> **Problem to solve**:
Below are the records. Restate word for word every line from the one that contains "Główna Kwatera wraz z komisarzami" through the final line, both included.

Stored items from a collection
↓↓↓

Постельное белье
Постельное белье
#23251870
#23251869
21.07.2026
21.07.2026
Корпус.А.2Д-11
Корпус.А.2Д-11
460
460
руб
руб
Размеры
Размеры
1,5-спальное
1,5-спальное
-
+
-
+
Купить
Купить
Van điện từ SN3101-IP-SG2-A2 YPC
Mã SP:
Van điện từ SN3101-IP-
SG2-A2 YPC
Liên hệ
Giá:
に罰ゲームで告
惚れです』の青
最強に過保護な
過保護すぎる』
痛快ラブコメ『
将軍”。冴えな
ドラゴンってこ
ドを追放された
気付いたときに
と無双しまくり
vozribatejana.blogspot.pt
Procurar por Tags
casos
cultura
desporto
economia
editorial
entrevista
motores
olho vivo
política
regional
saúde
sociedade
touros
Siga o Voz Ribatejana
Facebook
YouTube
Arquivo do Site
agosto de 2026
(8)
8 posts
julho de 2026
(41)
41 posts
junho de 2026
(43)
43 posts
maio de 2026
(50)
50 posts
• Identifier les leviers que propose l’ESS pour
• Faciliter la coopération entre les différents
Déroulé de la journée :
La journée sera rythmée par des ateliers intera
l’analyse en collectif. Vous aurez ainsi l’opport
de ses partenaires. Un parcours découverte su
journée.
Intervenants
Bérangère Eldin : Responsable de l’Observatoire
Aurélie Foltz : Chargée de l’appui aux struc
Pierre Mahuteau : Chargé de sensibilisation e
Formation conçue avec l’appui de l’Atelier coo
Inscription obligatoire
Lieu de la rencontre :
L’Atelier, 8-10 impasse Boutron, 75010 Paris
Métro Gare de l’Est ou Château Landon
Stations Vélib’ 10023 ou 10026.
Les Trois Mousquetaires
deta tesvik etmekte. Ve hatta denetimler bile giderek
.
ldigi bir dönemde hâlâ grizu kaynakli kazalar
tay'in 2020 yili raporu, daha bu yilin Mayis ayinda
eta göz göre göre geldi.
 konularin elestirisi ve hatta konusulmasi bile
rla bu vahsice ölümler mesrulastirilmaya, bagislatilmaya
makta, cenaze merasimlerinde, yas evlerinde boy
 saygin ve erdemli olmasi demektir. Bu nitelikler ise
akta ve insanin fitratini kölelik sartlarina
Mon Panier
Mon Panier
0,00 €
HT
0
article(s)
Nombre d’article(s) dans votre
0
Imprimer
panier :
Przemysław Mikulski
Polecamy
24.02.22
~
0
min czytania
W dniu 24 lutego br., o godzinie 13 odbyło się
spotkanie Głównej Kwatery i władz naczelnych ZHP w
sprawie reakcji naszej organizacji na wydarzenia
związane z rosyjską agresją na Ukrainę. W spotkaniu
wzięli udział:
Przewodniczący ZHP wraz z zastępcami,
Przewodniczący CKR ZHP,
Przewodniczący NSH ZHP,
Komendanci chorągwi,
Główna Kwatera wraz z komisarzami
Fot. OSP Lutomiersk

↑↑↑

> **Task solution**:
Główna Kwatera wraz z komisarzami
Fot. OSP Lutomiersk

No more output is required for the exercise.